Below we build a small drag handle that appears on hover and lets you drag-n-drop any block.

import { block, blockPlugin } from "@milkdown/plugin-block";
import { BlockProvider } from "@milkdown/plugin-block/block-provider"; // path depending on bundler
import { Editor } from "@milkdown/kit/core";
import { commonmark } from "@milkdown/kit/preset/commonmark";

// 1⃣ Create DOM element for the handle
const handle = document.createElement("div");
handle.className = "drag-handle";
handle.innerHTML = "≡";
handle.style.cssText = `
  width:20px;height:20px;display:flex;align-items:center;justify-content:center;
  cursor:grab;border-radius:4px;background:#f2f3f5;color:#555;user-select:none;
`;

// 2⃣ Build provider  show only when mouse is over a block
const provider = (ctx: Ctx) => {
  const provider = new BlockProvider({
    ctx,
    content: handle,
    getOffset: () => 8,
  });

  return {
    update: provider.update,
    destroy: provider.destroy,
  };
};

// 3⃣ Wire provider to Milkdown
const blockConfig = (ctx: Ctx) => {
  ctx.set(blockSpec.key, {
    view: provider(ctx),
  });
};

Editor.make().config(blockConfig).use(commonmark).use(block).create();

Drag & Drop:

The HTML element has cursor:grab. The internal BlockService automatically sets draggable and wires ProseMirror's drag-events so you can reorder blocks without extra code 👉 nice!


3. Framework Examples

React

::iframe{src="https://stackblitz.com/github/Milkdown/examples/tree/main/react-block"}

The React demo renders a <BlockHandle/> component, keeps drag state in hooks and feeds the root element to BlockProvider.

Vue

::iframe{src="https://stackblitz.com/github/Milkdown/examples/tree/main/vue-block"}

Vue's <BlockHandle> uses Teleport and reactive refs exactly like the tooltip/slash examples.
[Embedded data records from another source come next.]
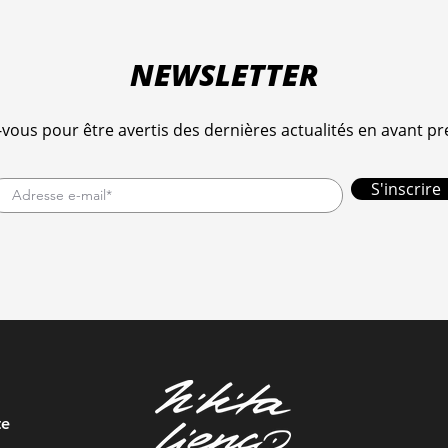
NEWSLETTER
-vous pour être avertis des dernières actualités en avant p
S'inscrire
te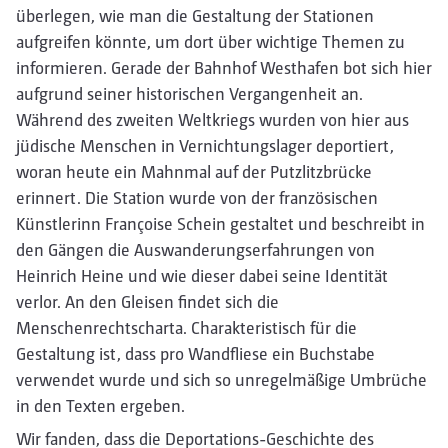
überlegen, wie man die Gestaltung der Stationen
aufgreifen könnte, um dort über wichtige Themen zu
informieren. Gerade der Bahnhof Westhafen bot sich hier
aufgrund seiner historischen Vergangenheit an.
Während des zweiten Weltkriegs wurden von hier aus
jüdische Menschen in Vernichtungslager deportiert,
woran heute ein Mahnmal auf der Putzlitzbrücke
erinnert. Die Station wurde von der französischen
Künstlerinn Françoise Schein gestaltet und beschreibt in
den Gängen die Auswanderungserfahrungen von
Heinrich Heine und wie dieser dabei seine Identität
verlor. An den Gleisen findet sich die
Menschenrechtscharta. Charakteristisch für die
Gestaltung ist, dass pro Wandfliese ein Buchstabe
verwendet wurde und sich so unregelmäßige Umbrüche
in den Texten ergeben.
Wir fanden, dass die Deportations-Geschichte des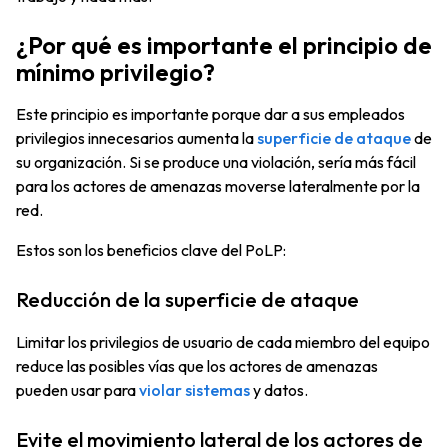
¿Por qué es importante el principio de
mínimo privilegio?
Este principio es importante porque dar a sus empleados
privilegios innecesarios aumenta la
superficie de ataque
de
su organización. Si se produce una violación, sería más fácil
para los actores de amenazas moverse lateralmente por la
red.
Estos son los beneficios clave del PoLP:
Reducción de la superficie de ataque
Limitar los privilegios de usuario de cada miembro del equipo
reduce las posibles vías que los actores de amenazas
pueden usar para
violar sistemas
y datos.
Evite el movimiento lateral de los actores de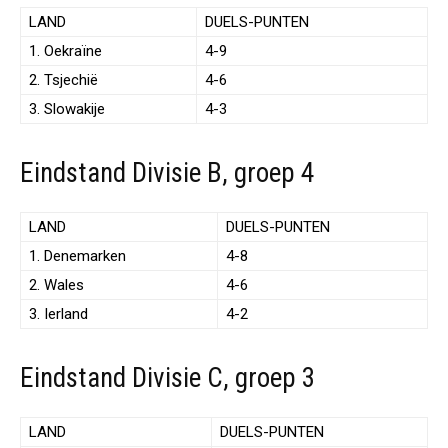
LAND
DUELS-PUNTEN
1. Oekraïne
4-9
2. Tsjechië
4-6
3. Slowakije
4-3
Eindstand Divisie B, groep 4
LAND
DUELS-PUNTEN
1. Denemarken
4-8
2. Wales
4-6
3. Ierland
4-2
Eindstand Divisie C, groep 3
LAND
DUELS-PUNTEN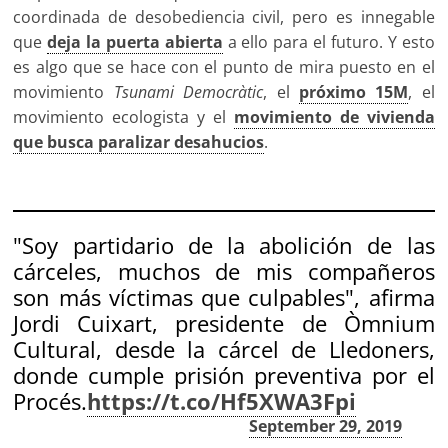
coordinada de desobediencia civil, pero es innegable
que
deja la puerta abierta
a ello para el futuro. Y esto
es algo que se hace con el punto de mira puesto en el
movimiento
Tsunami Democràtic
, el
próximo 15M
, el
movimiento ecologista y el
movimiento de vivienda
que busca paralizar desahucios
.
"Soy partidario de la abolición de las
cárceles, muchos de mis compañeros
son más víctimas que culpables", afirma
Jordi Cuixart, presidente de Òmnium
Cultural, desde la cárcel de Lledoners,
donde cumple prisión preventiva por el
Procés.
https://t.co/Hf5XWA3Fpi
— El Salto (@ElSaltoDiario)
September 29, 2019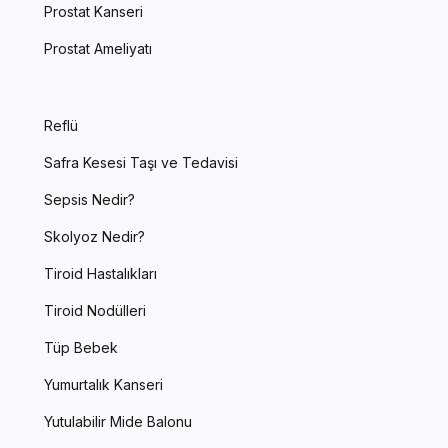
Prostat Kanseri
Prostat Ameliyatı
Reflü
Safra Kesesi Taşı ve Tedavisi
Sepsis Nedir?
Skolyoz Nedir?
Tiroid Hastalıkları
Tiroid Nodülleri
Tüp Bebek
Yumurtalık Kanseri
Yutulabilir Mide Balonu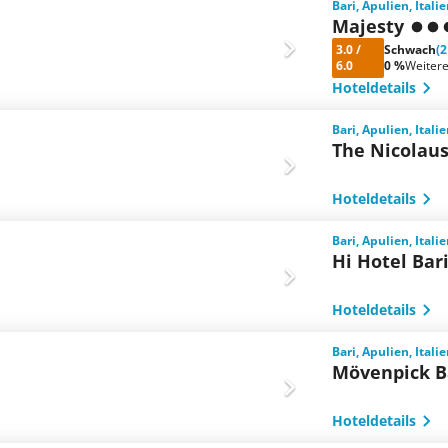
Bari, Apulien, Itali
Majesty
3.0
/
Schwach
(
6.0
0 %
Weiter
Hoteldetails
Bari, Apulien, Itali
The Nicolaus
Hoteldetails
Bari, Apulien, Itali
Hi Hotel Bar
Hoteldetails
Bari, Apulien, Itali
Mövenpick B
Hoteldetails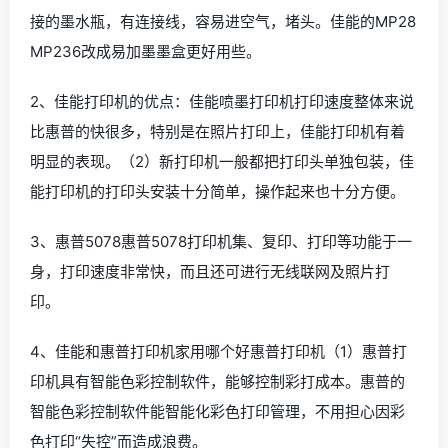
接的墨水瓶，有连接线，容易进空气，堵头。佳能的MP28
MP236改成易加墨墨盒更好用些。
2、佳能打印机的优点：佳能喷墨打印机打印速度整体来说
比惠普的快很多，特别是在照片打印上，佳能打印机有着
明显的表现。（2）新打印机一般都把打印头单独包装，佳
能打印机的打印头安装十分简单，操作起来也十分方便。
3、惠普5078惠普5078打印机集、复印、打印等功能于一
身，打印速度非常快，而且还可进行无线联网及照片打
印。
4、佳能和惠普打印机家用哪个好惠普打印机（1）惠普打
印机具有智能色彩控制软件，能够控制彩打成本。惠普的
智能色彩控制软件能智能化彩色打印管理，不用担心因彩
色打印“失控”而造成浪费。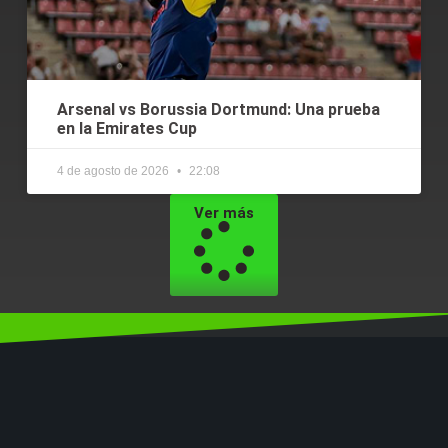
Arsenal vs Borussia Dortmund: Una prueba
en la Emirates Cup
4 de agosto de 2026
22:08
Ver más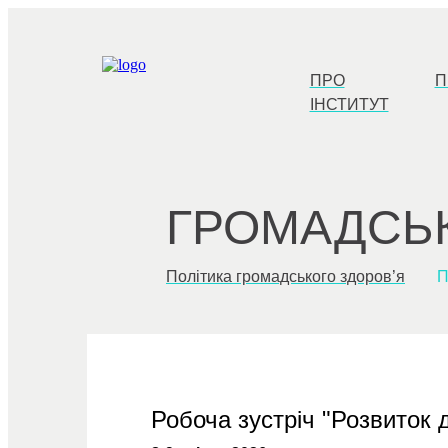
ПРО
П
ІНСТИТУТ
ГРОМАДСЬК
Політика громадського здоров’я
П
Робоча зустріч "Розвиток 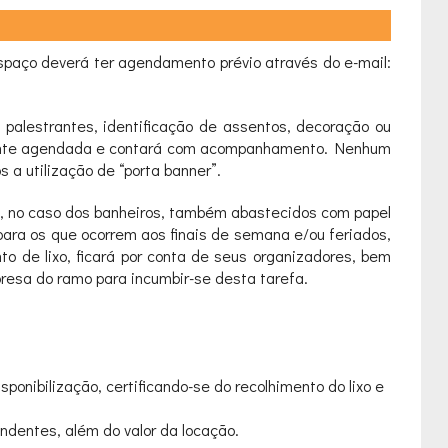
 espaço deverá ter agendamento prévio através do e-mail:
 palestrantes, identificação de assentos, decoração ou
iamente agendada e contará com acompanhamento. Nenhum
 a utilização de “porta banner”.
 e, no caso dos banheiros, também abastecidos com papel
 para os que ocorrem aos finais de semana e/ou feriados,
o de lixo, ficará por conta de seus organizadores, bem
resa do ramo para incumbir-se desta tarefa.
onibilização, certificando-se do recolhimento do lixo e
ndentes, além do valor da locação.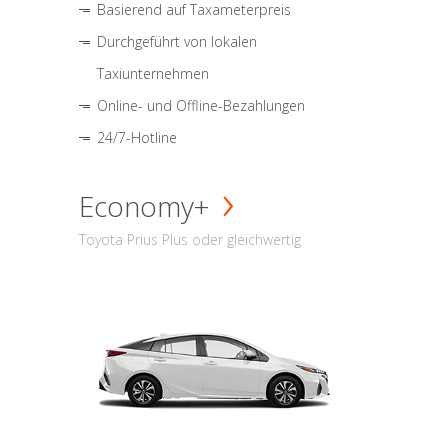
Basierend auf Taxameterpreis
Durchgeführt von lokalen
Taxiunternehmen
Online- und Offline-Bezahlungen
24/7-Hotline
Economy+
Toyota Prius Plus oder gleichwertig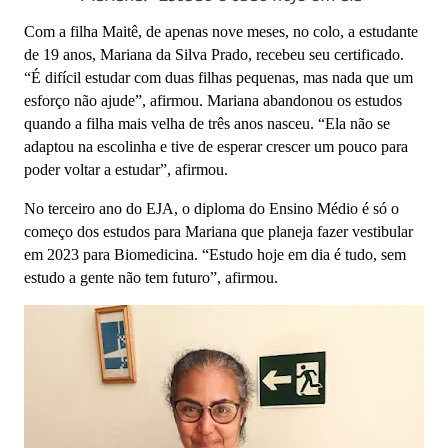
Com a filha Maitê, de apenas nove meses, no colo, a estudante
de 19 anos, Mariana da Silva Prado, recebeu seu certificado.
“É difícil estudar com duas filhas pequenas, mas nada que um
esforço não ajude”, afirmou. Mariana abandonou os estudos
quando a filha mais velha de três anos nasceu. “Ela não se
adaptou na escolinha e tive de esperar crescer um pouco para
poder voltar a estudar”, afirmou.
No terceiro ano do EJA, o diploma do Ensino Médio é só o
começo dos estudos para Mariana que planeja fazer vestibular
em 2023 para Biomedicina. “Estudo hoje em dia é tudo, sem
estudo a gente não tem futuro”, afirmou.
4. Real-world Feature Crepe Block Handle

Crepe brings all the pieces together to create a block edit experience that combines a drag handle and a plus-button to open the slash menu:

packages/crepe/src/feature/block-edit/handle/

Things worth exploring:

  1. Dynamic placement via getPlacement (centred vs top-aligned depending on node height).
  2. Filtering nodes with blockConfig.filterNodes so handles do not appear inside tables / math / blockquotes.
  3. Programmatically showing the slash menu after pressing the "+" button.

5. Summary & Next Steps

@milkdown/plugin-block is the Swiss-army knife for any block-level UI: drag handles, add-buttons, side toolbars… Combine it with tooltip/slash to build sophisticated editors.

Hack on the examples, tweak positioning callbacks, and ship your own block goodies 🚀.